HB BERLIN. Grund für die Klage sei eine erfolglose Anfrage an die BaFin zu ihrer Kenntnis über den Schrottimmobilien-Skandal um die Bausparkasse Badenia.

Nach eigener Darstellung bat der Verband die Finanzaufsicht im November 2006 um Auskunft darüber, inwieweit ihr betrügerisches Verhalten der Bausparkasse bekannt sei. Außerdem habe der vzbv wissen wollen, ob die Behörde weitere Unternehmen kenne, die fragwürdige Geschäftsbedingungen zur Grundlage der Finanzierung machten. Im Fall der Schrottimmobilien sollte ein Mietpool, in den alle Mieten eingezahlt wurden und aus denen die Käufer Geld erhalten sollten, Anlegern besonders hohe Einnahmen aus der Vermietung von Eigentumswohnungen vortäuschen.

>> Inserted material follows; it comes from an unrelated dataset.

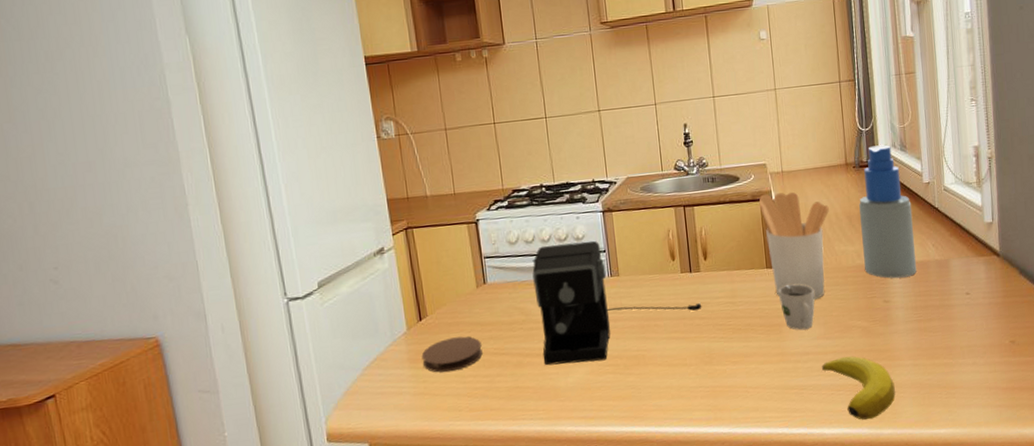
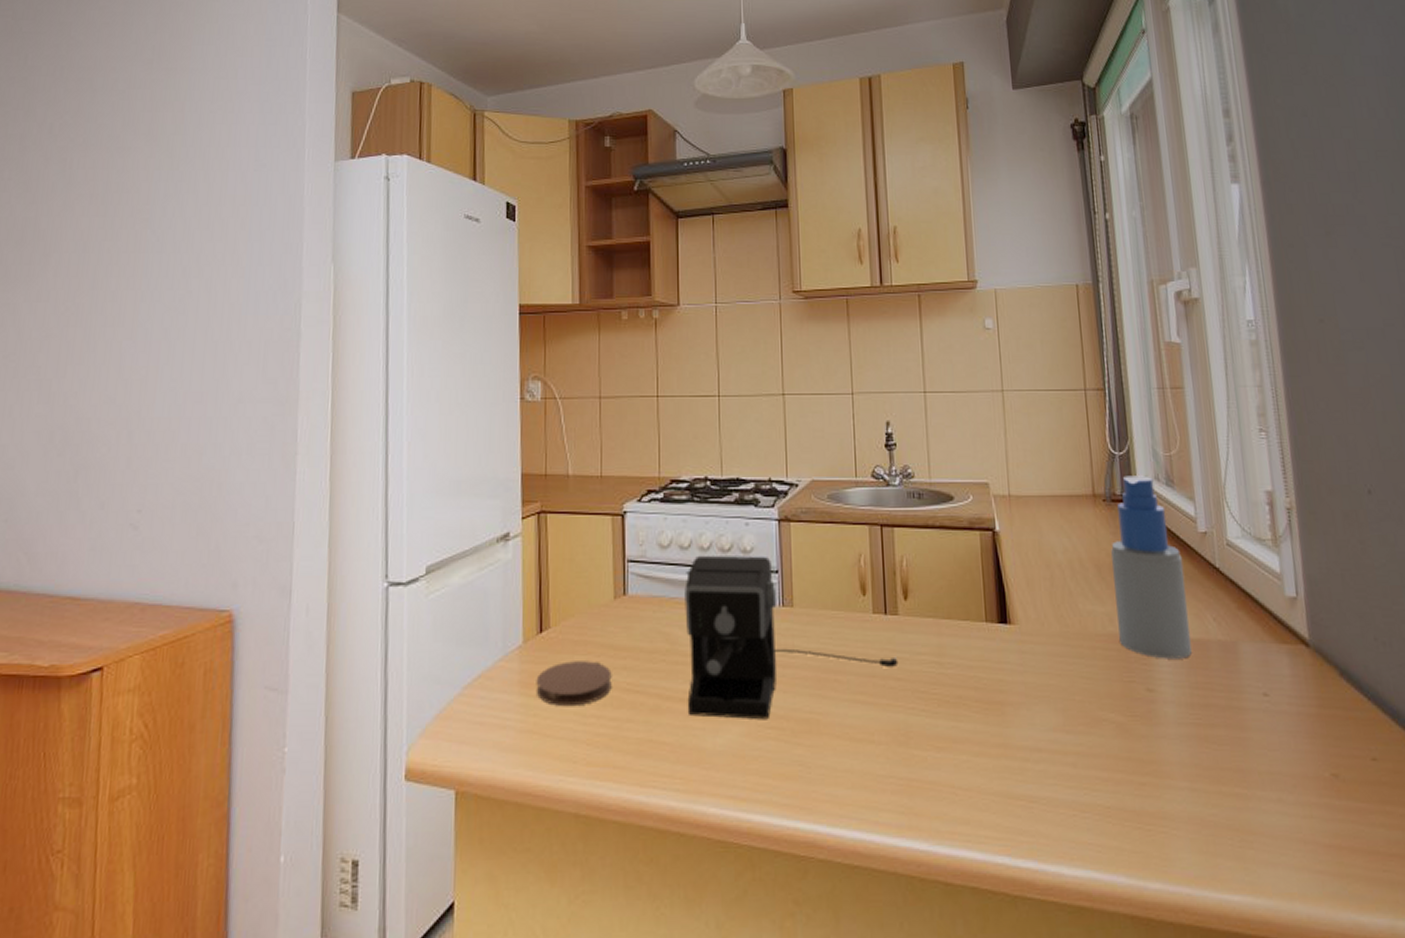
utensil holder: present [758,192,829,300] -> none [978,522,1071,674]
cup: present [779,284,815,331] -> none [1002,647,1051,716]
banana: present [822,356,895,420] -> none [1060,761,1165,863]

Der VZBV begründete seine Anfrage mit dem Informationsfreiheitsgesetz, allerdings habe die BaFin die Auskunft verweigert und argumentiert, sie sei als Finanzbehörde generell von dem Gesetz ausgenommen. Außerdem habe die BaFin erklärt, jede Weitergabe von Informationen gefährde die vertrauensvolle Zusammenarbeit zwischen Aufsichtsbehörde und beaufsichtigten Unternehmen.

Auch im Widerspruchsverfahren blieben die Verbraucherschützer ohne Erfolg und entschieden sich nun für den Gang vor Gericht. "Einen derartigen Schmusekurs zwischen Aufsehern und Beaufsichtigen darf es nicht geben", sagte VZBV-Chefin Edda Müller. Für eine funktionierende Finanzmarktaufsicht sei es nur förderlich, wenn Unternehmen damit rechnen müssten, dass unseriöse Praktiken publik gemacht würden. Viele geschädigte Verbraucher scheiterten vor Gericht, gerade weil sie Umstände beweisen müssten, die im Hintergrund abgelaufen seien.

Der Fall war eines der düstersten Kapitel der Skandale um Schrottimmobilien, bei denen sich Käufer von falschen Renditeberechnungen blenden ließen. Im März beschäftigte sich der Bundesgerichtshof mit der Frage, ob die Badenia Schadenersatz leisten muss oder ob die betrogenen Käufer auf ihren wertlosen Eigentumswohnungen samt Schulden sitzen bleiben.

Die Karlsruher Richter stellten seinerzeit fest, dass es eine enge Zusammenarbeit zwischen der Badenia und der beteiligten Dortmunder Vermittlergesellschaft Heinen und Biege gegeben habe. Allerdings hob der BGH ein früheres Urteil, das die Badenia zu Schadenersatz verpflichtete wegen eines Formfehlers auf. Über die Entschädigung muss erneut verhandelt werden.